[EXERCISES TO COMPLETE]
**A)** From the comment thread on the concert-ticket analogy below, output the passage starting with "You did not" and going on through "always: Fuck Off.", copied word for word.
**B)** In the comment thread on the concert-ticket analogy that follows, what does one commenter say airlines adjust as demand increases and decreases?

[PAGE EXCERPT]
◆ ◆ ◆ ◆ ◆
If I stand in line to buy a concert ticket and they sell out before I have a chance to buy my ticket – I do NOT show up to the concert expecting a seat. I know that I missed out. Bummer.
However, if I DID manage to get in the line early enough and bought a ticket – I can count on the fact that my seat will be waiting for me when I get there.
It’s worse than that. It isn’t a queue at all, he was IN HIS SEAT! Imagine you go to a concert, get a ticket, get in, and are sitting in your seat when a bouncer comes up, and tells you that you have to leave the concert because they want the seat for one of the venue’s employees.
Your post is just wrong. Your examples are about getting to buy products. These passengers had already bought the product. They were just waiting for the service to be provided. A more equivalent example would be buying a ticket for a concert (for specific seats) and then showing up, sitting in your seats and then the organizer telling you that you had to leave because they had some VIPs that they wanted to give your seats to.
Also, you clearly don’t know how airlines price tickets. It is not a fixed price like your pot example. They can and do adjust the prices as demand increases and decreases in an attempt to sell every single seat on the plane.
I feel sad to see that in Trump’s Almight Dollar-worshipping America the rich and powerful can have an innocent man beaten and cast out into the outer darkness, where there is weeping and gnashing of teeth, just to advance their own selfish plans. Woe to America.
This was a management decision to lo-ball the passengers, not even offering the DOT rules’ required last best offer, and it was not even “overbooked”!!!
It was a cheapo solution to UA’s own logistics problem at the customers’ expense.
Then smoke and mirrors “the computer has chosen you “randomly” “to make a passenger feel selfish and unreasonable if their number came up and they didn’t accept it meekly.
No need for game theory. The auction solution would have worked. Delta bumped thousands of passengers recently, read any horror stories there?
As always, enjoyed your post but was puzzled by the concert analogy: “To consider possible analogies, let’s say it was a queue to buy concert tickets, with more people in line than seats for the show.” Isn’t it more accurate to write, “let’s say people had tickets to a concert which they had already paid lots of money for. They made plans to go to the concert, including paying babysitters, going out to dinner, etc and when they queued up to get into the concert hall, were told that four of them would “randomly” not be allowed to attend the concert that night.”
Omg i just wrote the same reply.
I hope the authorities dont drag mine off the thread
The concert ticket analogy is faulty.
You did not include that after queueing all night in the rain for tickets, taking time off work, bringing a date, arriving at the concert facility two hours early, paying for parking, buying overpriced beer and tshirt, and taking their seat behind a tall man in a cowboy hat…
They might get dragged from their seats by security without warning or recourse.
Amazing how hard some people work to avoid confronting the fundemental brokenness of that.
That last paragraph of mine was a little more acusatory than necessary.
But the underlying sentiment holds. To riff off ed abbey, some libertarians seem unable to recognize manure even when they step in it
The correct response when someone TELLS you to do something is always: Fuck Off.
◆ ◆ ◆ ◆ ◆
[DATA EXCERPT]
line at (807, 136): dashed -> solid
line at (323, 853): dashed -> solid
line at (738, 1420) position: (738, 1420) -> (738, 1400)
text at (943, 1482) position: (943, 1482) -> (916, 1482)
◆ ◆ ◆ ◆ ◆
[LIST OF SOLUTIONS]
**A)**
You did not include that after queueing all night in the rain for tickets, taking time off work, bringing a date, arriving at the concert facility two hours early, paying for parking, buying overpriced beer and tshirt, and taking their seat behind a tall man in a cowboy hat…
They might get dragged from their seats by security without warning or recourse.
Amazing how hard some people work to avoid confronting the fundemental brokenness of that.
That last paragraph of mine was a little more acusatory than necessary.
But the underlying sentiment holds. To riff off ed abbey, some libertarians seem unable to recognize manure even when they step in it
The correct response when someone TELLS you to do something is always: Fuck Off.

**B)** Ticket prices, in an attempt to sell every single seat on the plane.